(What to do):
**a.** Reproduce the stretch from "For the second" through "prevail on Sunday." in the XPEL 375 race observations, word for word.
**b.** Pick up the XPEL 375 race observations after their final sentence and keep writing.

(Text excerpt):
OBSERVATIONS: XPEL 375 at Texas Motor Speedway

By: Ashley McCubbin

There is a lot of young budding talent right now in the NTT IndyCar Series, which should have fans excited.

For the second time in four races, a new face graced victory lane with everything coming together for Pato O’Ward. The win wasn’t an accident, either, as the Mexican has shown speed since the drop of the first green flag at Barber Motorsports Park. However, unlike the strategy that plagued him there, or over anxiousness we saw last year, he was able to prevail on Sunday.

The speed in the No. 5 Arrow McLaren SP Honda was there right from the beginning, as evident by O’Ward being able to make passes to gain track position. While he showcased his hand skills with a couple daring moves, his confidence and maturity was on display when riding around behind Scott Dixon around the halfway point, sticking to team strategist Taylor Keil’s plan to save fuel. O’Ward pushed the car enough to keep himself right in Dixon’s mirror, but did not overdrive and abuse the tires or allow anyone behind to close.

Although a caution during pit stops had a chance to mess up his game plan and shake things up, the ability shined through with a tight outside pass on Graham Rahal on the last restart to put himself in position. He then drove Josef Newgarden down, and orchestrated the perfect pass to get by the past series champion, via going high in turn one, followed by going underneath and by in turn three.

As O’Ward has been finding his footing with Arrow McLaren SP, his stock has just continued to rise on a weekly basis, with more great examples of talent showcased behind the wheel. If you are the Mexican driver, there’s no better time to be heading into the Indianapolis 500 with momentum on your side and knowing your team can get it done on the ovals.

Of course, he won’t be without competition, though. If anything, Texas Motor Speedway also proved just how close the entire field still is.

Team Penske may not have been part of the conversation for most of the day, but they were there when it counted. Will Power kept himself within striking distance, while Newgarden utilized the caution during pit stops to take over the top spot. He proved it wasn’t a fluke getting up there, either, with only O’Ward finding a way by. Combined with the Captain placing a car runner-up in each event in 2021, they have not lost their touch.

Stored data
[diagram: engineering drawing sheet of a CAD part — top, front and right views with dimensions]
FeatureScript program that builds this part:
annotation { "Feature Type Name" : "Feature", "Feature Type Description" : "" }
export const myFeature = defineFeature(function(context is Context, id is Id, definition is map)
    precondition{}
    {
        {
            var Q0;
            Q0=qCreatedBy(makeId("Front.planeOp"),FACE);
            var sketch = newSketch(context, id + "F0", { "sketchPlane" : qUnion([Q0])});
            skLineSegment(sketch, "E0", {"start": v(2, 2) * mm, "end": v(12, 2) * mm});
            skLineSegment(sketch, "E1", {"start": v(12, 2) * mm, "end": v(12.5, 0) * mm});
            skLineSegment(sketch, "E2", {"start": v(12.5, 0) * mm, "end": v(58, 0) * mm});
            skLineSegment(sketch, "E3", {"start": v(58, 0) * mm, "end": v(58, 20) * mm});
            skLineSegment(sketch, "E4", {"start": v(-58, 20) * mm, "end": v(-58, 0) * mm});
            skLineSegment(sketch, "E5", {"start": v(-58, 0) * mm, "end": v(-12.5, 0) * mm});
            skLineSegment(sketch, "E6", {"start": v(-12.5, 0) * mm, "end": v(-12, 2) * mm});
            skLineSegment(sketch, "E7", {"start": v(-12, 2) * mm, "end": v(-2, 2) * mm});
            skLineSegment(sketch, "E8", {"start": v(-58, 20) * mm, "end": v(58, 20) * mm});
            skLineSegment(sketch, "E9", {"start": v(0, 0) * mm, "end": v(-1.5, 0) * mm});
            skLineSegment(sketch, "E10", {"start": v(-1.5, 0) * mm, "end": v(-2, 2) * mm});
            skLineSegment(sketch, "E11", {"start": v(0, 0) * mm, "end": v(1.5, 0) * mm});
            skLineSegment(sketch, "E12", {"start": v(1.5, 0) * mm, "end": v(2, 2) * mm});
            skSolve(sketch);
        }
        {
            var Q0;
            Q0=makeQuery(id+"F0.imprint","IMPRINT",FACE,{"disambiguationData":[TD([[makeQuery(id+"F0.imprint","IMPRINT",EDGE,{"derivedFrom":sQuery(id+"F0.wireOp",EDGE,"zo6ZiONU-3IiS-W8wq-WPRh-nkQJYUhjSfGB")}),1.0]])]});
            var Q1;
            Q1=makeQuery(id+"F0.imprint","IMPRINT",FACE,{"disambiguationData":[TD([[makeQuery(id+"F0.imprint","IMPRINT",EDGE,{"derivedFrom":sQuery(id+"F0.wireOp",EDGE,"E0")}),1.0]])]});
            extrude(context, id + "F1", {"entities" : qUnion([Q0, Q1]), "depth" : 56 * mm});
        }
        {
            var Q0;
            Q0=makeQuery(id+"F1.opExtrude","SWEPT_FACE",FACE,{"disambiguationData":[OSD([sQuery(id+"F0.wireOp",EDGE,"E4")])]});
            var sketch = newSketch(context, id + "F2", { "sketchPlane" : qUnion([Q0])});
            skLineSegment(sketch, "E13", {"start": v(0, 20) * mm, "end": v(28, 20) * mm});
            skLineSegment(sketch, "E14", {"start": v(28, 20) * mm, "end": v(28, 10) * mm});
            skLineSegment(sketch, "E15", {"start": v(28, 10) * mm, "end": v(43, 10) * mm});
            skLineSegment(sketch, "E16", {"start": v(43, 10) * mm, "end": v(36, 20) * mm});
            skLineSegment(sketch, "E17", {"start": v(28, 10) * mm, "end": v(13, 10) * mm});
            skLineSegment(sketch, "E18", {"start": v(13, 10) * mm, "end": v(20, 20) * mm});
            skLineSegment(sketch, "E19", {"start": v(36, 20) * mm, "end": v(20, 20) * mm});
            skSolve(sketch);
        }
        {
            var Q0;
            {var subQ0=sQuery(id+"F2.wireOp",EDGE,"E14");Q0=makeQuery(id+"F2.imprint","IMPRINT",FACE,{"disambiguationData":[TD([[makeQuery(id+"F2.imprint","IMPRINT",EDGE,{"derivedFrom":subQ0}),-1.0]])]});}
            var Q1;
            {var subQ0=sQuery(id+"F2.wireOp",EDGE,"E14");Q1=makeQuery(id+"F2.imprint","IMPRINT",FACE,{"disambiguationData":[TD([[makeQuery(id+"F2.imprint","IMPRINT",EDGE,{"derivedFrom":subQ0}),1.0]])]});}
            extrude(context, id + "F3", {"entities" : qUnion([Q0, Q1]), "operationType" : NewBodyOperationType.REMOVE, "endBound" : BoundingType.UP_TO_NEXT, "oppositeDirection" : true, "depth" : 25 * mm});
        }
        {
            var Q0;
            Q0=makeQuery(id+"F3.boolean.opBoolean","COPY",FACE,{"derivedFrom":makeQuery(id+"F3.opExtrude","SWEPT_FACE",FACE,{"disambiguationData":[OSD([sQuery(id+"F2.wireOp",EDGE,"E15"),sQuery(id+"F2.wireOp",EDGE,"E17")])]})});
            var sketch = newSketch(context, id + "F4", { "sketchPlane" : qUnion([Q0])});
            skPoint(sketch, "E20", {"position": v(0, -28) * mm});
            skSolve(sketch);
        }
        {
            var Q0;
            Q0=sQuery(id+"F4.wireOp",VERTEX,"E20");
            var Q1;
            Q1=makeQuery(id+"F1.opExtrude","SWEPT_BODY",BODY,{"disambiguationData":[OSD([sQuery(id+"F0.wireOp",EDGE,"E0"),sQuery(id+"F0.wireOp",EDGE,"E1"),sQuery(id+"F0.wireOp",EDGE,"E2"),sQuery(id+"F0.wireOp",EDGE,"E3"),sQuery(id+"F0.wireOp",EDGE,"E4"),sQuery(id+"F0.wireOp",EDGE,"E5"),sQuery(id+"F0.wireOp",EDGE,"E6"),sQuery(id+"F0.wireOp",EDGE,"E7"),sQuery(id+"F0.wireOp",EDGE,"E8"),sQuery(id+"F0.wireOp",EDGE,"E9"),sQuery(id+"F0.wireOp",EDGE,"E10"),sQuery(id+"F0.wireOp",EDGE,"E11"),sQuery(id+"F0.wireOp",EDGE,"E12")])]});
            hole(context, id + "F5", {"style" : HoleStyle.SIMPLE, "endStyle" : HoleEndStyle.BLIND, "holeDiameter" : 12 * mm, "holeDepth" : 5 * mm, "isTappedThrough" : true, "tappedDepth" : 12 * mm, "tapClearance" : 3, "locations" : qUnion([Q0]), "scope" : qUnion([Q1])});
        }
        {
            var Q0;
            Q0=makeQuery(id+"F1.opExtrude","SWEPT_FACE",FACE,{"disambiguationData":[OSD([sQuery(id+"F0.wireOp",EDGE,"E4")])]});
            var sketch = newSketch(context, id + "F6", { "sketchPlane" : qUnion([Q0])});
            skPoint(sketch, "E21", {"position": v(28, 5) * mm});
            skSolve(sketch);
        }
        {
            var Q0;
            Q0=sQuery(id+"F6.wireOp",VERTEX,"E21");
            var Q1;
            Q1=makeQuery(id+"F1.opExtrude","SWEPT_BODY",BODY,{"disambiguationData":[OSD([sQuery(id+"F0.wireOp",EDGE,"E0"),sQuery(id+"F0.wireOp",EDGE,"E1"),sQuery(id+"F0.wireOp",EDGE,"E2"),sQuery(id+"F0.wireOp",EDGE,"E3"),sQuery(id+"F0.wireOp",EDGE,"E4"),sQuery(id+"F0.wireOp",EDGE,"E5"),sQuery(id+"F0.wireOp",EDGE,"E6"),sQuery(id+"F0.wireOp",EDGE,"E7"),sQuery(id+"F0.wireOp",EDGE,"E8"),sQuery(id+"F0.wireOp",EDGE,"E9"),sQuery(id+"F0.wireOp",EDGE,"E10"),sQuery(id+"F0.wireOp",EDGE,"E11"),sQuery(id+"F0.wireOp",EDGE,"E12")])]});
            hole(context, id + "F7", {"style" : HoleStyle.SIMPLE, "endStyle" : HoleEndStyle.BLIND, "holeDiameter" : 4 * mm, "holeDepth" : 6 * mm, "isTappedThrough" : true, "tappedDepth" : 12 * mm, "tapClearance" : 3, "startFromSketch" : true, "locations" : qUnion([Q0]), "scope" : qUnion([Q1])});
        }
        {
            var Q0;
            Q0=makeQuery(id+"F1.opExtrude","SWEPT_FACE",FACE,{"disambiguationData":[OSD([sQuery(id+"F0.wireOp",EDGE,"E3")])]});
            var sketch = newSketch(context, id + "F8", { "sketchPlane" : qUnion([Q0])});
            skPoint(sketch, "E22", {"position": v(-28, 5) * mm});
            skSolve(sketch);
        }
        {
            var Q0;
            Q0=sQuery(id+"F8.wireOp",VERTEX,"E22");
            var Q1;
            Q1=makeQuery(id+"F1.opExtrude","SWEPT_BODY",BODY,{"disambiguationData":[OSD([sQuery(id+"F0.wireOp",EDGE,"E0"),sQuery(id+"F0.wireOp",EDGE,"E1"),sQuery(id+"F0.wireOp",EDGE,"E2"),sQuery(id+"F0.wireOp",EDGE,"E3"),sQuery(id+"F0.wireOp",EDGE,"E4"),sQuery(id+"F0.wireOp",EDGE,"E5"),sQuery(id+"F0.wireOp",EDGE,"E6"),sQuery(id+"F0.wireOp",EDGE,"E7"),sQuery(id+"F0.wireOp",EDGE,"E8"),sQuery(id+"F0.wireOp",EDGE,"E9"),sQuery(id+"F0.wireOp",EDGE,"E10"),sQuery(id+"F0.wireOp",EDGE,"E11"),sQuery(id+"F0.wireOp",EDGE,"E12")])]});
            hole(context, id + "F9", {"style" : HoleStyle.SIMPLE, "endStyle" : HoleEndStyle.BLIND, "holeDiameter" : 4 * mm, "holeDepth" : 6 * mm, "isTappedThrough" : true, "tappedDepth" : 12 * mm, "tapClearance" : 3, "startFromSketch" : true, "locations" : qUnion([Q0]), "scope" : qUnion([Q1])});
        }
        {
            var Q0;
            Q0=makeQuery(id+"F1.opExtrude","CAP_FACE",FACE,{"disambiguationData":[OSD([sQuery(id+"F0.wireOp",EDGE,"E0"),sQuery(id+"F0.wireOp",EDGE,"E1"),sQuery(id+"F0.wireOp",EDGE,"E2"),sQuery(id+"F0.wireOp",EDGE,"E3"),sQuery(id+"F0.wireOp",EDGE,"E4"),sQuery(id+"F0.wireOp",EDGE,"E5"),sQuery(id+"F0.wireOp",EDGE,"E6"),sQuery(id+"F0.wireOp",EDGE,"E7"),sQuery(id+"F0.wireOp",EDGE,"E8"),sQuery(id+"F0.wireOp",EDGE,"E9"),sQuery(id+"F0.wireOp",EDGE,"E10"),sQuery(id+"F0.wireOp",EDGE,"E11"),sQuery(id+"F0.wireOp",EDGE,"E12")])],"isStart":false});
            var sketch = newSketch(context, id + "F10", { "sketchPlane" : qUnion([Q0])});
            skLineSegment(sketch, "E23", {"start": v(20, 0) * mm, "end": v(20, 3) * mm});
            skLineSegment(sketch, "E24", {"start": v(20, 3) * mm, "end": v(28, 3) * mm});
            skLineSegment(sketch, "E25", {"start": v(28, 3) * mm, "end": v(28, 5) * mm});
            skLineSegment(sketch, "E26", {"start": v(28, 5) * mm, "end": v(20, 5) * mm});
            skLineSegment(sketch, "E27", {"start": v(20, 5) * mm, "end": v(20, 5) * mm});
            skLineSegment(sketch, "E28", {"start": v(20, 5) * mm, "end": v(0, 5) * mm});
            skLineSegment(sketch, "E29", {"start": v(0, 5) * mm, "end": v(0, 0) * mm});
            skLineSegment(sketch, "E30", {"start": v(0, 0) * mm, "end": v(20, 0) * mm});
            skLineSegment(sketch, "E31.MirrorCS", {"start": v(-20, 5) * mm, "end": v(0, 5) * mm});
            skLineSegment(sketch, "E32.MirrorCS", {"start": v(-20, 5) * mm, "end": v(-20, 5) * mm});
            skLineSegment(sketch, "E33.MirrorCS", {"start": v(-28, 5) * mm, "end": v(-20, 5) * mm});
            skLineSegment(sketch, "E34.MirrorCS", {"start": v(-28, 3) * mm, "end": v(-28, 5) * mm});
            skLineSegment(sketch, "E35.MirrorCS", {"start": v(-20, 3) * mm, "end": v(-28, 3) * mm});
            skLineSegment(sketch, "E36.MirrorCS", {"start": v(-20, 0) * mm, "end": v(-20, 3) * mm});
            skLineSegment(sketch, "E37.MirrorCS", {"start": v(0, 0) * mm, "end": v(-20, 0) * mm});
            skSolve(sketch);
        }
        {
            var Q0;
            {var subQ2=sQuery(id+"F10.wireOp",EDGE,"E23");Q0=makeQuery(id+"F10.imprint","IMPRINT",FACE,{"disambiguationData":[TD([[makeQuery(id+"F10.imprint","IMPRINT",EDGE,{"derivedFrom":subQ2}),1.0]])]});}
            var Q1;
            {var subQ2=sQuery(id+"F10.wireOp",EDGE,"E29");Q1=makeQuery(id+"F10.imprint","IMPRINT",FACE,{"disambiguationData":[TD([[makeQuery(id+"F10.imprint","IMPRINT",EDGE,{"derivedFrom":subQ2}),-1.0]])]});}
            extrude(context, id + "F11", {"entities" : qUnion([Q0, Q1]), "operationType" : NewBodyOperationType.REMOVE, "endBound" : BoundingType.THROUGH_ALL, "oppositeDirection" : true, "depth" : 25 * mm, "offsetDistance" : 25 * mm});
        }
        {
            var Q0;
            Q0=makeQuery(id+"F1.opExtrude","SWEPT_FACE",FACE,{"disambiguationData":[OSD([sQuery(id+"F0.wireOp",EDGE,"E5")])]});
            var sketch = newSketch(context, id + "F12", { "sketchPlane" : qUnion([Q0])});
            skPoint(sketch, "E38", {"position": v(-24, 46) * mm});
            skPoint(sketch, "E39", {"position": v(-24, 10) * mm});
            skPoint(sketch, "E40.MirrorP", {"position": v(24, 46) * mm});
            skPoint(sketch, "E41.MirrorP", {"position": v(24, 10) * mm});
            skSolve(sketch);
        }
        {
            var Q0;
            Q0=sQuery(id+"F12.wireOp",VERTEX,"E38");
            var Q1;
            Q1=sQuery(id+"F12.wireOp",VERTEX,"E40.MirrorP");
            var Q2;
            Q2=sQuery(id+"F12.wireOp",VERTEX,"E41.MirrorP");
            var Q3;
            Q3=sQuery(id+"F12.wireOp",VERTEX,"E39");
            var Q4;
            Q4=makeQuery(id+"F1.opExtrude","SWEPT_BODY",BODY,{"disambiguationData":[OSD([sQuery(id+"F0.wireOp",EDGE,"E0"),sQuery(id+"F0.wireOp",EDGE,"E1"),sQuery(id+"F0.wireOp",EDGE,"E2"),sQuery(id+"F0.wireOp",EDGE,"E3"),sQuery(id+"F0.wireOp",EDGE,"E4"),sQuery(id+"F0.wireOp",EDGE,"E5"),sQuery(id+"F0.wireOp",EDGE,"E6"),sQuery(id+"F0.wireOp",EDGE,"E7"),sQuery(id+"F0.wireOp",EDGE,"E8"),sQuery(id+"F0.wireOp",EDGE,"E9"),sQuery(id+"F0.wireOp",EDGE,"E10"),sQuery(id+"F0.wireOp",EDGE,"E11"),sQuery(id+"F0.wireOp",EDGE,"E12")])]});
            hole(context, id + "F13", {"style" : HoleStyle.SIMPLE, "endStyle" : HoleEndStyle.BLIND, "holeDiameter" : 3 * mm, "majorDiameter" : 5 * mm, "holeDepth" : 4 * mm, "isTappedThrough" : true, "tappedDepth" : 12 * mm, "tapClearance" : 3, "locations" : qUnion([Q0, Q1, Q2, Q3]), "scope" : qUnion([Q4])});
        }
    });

(Per-task answers):
**a.**
For the second time in four races, a new face graced victory lane with everything coming together for Pato O’Ward. The win wasn’t an accident, either, as the Mexican has shown speed since the drop of the first green flag at Barber Motorsports Park. However, unlike the strategy that plagued him there, or over anxiousness we saw last year, he was able to prevail on Sunday.

**b.**
Rahal Letterman Lanigan Racing knows what it takes to win the 500, as evident by doing so with Takuma Sato on a couple occasions. While Sato was not part of the conversation, Graham Rahal ran inside the top-three both days and at times was just as quick as O’Ward. If his car had not gotten loose at the end, he could have been celebrating instead.

Scott Dixon may not be ripping off wins like he did last season, but he has not lost his touch. The Iceman dominated the first half of the event, fading following the strategy mix-up. He is also the only veteran driver to score a win this year alongside Alex Palou, Colton Herta, and now O’Ward.

Passing was something that was questionable initially heading into the weekend, thanks to only one groove appearing to have formed around the speedway.

In an effort to help improve the side-by-side product for NASCAR, track officials laid down a PJ1 traction compound last fall through the upper groove. The problem, though, is it becomes very slippery for the IndyCars, to where you just barely tough and you are in trouble.

With having learned that through practice and Saturday’s event, there was not much hope towards excitement on Sunday. However, drivers were able to dash those hopes, daring might we add, making a couple tight passes within the groove allotted even if it meant holding onto the wheel a little tighter.

Finding a balance between the pair of series at these tracks will be critical moving forward, as obviously you want to see facilities put on good shows no matter the event occurring.

Initial green flag starts have been a heavy topic of conversation, with incidents having happened on two occasions this year at the very start. Conor Daly, who found himself upside down this time around, believed the series could possibly adjust the rules to ensure this does not become the norm.

But how do you go about doing that? What do you have to put in the rules to stop this from happening? Right now, the leader must maintain a certain pace, but as Rahal commented post-race, each driver is different in that regard.

So, do you mandate a speed that must be kept until they cross the green flag? That may work, or it may not as you will have people trying to time when to go in relation to their competitors in wanting to get the jump. The inability to pass before the flag is meant to stop that, and is there really anything else you can change?

While a tough topic to consider, it is something that certainly needs to be addressed for the drivers, teams, and fans. Imagine waiting all day to watch the event, just to watch your driver wreck on Lap 1 due to these issues. Of course, that’s racing as they say, but doesn’t mean we can’t improve it.

After all, we have greatly changed the safety of the sport over the years, and were once again very thankful for the inclusion of the halo bar in watching Daly’s slide on his roof.